[REQUIRED WORK]
Gather each of the lines below that contains the word "Digits" and copy it out in full. Case matters, so count only matches with identical capitalization.

(WORKING DATA)

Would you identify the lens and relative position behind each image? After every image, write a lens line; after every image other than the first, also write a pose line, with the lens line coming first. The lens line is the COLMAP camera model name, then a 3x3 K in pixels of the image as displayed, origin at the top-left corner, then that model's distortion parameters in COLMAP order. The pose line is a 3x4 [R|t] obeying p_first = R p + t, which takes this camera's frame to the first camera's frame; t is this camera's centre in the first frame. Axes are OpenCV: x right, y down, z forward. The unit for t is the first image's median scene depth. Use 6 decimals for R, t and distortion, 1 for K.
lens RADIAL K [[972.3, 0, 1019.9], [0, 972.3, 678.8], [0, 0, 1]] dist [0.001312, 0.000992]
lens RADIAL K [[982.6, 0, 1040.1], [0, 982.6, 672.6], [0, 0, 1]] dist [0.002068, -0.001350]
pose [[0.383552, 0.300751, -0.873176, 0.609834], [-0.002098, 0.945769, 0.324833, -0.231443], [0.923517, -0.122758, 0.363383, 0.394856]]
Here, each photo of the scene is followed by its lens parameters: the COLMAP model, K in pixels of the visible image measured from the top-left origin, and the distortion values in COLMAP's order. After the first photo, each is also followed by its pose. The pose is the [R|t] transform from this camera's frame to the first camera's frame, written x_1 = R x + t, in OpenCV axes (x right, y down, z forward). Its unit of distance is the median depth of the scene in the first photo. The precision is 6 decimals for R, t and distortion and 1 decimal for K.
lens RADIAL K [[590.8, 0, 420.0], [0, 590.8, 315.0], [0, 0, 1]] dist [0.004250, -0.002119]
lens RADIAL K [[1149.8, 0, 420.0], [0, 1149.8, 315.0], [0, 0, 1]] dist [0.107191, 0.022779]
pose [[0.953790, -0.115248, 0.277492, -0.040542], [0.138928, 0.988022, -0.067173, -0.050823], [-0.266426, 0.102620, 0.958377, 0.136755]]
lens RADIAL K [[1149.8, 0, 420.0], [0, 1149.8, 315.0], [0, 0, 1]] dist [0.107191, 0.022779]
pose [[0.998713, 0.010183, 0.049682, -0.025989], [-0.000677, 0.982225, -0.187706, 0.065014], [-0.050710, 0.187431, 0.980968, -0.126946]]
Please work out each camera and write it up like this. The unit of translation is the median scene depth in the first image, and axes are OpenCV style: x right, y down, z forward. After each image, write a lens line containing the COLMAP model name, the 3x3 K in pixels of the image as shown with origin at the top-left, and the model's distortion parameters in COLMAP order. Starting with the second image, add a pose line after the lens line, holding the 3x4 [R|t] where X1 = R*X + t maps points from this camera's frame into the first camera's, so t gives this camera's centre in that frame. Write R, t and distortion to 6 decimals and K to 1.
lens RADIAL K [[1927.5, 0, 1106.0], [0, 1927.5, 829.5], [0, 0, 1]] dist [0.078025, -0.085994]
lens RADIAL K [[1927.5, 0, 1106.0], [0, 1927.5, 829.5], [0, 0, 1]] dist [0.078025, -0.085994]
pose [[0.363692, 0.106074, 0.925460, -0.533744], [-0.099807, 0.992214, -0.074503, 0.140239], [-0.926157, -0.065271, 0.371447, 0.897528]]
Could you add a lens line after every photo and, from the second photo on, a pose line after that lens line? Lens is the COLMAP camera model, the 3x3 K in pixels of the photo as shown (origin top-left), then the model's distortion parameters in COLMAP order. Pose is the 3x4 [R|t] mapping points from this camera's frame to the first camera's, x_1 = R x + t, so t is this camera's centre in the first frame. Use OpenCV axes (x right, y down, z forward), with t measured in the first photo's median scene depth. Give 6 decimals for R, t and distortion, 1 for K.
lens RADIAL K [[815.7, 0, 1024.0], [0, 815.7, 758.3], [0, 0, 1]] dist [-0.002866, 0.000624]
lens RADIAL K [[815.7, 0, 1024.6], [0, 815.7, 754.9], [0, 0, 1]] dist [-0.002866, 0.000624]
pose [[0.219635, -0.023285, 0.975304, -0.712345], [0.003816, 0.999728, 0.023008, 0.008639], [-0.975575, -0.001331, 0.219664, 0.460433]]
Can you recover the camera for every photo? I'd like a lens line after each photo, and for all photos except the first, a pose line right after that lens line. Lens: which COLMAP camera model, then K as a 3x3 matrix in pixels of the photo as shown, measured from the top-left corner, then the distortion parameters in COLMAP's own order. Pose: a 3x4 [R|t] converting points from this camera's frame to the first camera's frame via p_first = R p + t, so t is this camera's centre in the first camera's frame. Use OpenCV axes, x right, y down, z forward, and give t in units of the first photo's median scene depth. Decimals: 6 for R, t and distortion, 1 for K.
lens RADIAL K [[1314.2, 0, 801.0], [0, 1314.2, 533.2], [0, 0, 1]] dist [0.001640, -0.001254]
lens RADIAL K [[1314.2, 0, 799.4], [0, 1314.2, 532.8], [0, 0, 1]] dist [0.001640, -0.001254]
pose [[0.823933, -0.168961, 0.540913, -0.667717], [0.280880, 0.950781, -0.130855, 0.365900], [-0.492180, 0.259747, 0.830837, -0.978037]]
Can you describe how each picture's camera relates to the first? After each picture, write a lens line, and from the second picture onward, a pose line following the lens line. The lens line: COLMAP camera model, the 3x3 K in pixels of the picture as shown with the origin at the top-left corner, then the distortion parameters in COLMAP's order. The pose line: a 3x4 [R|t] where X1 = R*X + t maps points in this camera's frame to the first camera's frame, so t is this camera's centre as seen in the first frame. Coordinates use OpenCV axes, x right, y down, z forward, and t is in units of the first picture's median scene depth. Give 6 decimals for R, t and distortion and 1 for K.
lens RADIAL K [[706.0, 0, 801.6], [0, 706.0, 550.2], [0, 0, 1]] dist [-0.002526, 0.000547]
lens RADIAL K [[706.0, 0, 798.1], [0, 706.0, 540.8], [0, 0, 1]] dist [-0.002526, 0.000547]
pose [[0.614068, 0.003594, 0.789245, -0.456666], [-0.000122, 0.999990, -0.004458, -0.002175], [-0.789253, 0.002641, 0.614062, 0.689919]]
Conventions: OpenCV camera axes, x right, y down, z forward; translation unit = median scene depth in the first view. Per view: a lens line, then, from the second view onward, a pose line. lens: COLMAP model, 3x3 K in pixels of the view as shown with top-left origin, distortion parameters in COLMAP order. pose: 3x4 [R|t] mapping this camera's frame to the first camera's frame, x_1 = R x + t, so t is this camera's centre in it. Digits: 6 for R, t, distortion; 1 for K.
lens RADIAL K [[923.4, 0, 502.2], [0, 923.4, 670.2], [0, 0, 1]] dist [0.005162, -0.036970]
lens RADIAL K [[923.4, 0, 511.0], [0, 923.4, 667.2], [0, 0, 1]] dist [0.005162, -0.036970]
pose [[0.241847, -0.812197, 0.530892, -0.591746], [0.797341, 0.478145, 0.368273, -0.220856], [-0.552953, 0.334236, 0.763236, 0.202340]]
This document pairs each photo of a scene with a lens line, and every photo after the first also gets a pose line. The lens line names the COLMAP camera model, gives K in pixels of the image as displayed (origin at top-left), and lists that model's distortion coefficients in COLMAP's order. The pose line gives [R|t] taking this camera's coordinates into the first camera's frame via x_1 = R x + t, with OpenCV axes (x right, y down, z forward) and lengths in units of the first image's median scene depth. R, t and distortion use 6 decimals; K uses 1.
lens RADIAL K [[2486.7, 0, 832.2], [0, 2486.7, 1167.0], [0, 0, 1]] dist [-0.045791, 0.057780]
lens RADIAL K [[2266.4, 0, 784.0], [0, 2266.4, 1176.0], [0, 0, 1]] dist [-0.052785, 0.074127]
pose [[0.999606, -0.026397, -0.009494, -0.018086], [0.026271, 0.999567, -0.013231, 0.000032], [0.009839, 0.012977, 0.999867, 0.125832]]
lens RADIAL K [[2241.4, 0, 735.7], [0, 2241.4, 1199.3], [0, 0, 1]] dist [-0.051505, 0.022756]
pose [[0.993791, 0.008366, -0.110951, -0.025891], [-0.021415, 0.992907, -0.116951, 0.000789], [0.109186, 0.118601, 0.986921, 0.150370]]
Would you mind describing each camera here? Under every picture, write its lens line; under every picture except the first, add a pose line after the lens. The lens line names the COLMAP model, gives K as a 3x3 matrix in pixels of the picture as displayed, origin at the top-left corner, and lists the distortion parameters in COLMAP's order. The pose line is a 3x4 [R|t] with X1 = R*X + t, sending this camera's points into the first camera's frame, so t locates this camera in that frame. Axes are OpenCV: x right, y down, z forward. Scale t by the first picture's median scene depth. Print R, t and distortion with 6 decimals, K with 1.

(End WORKING DATA)

[RESPONSE BELOW]
Conventions: OpenCV camera axes, x right, y down, z forward; translation unit = median scene depth in the first view. Per view: a lens line, then, from the second view onward, a pose line. lens: COLMAP model, 3x3 K in pixels of the view as shown with top-left origin, distortion parameters in COLMAP order. pose: 3x4 [R|t] mapping this camera's frame to the first camera's frame, x_1 = R x + t, so t is this camera's centre in it. Digits: 6 for R, t, distortion; 1 for K.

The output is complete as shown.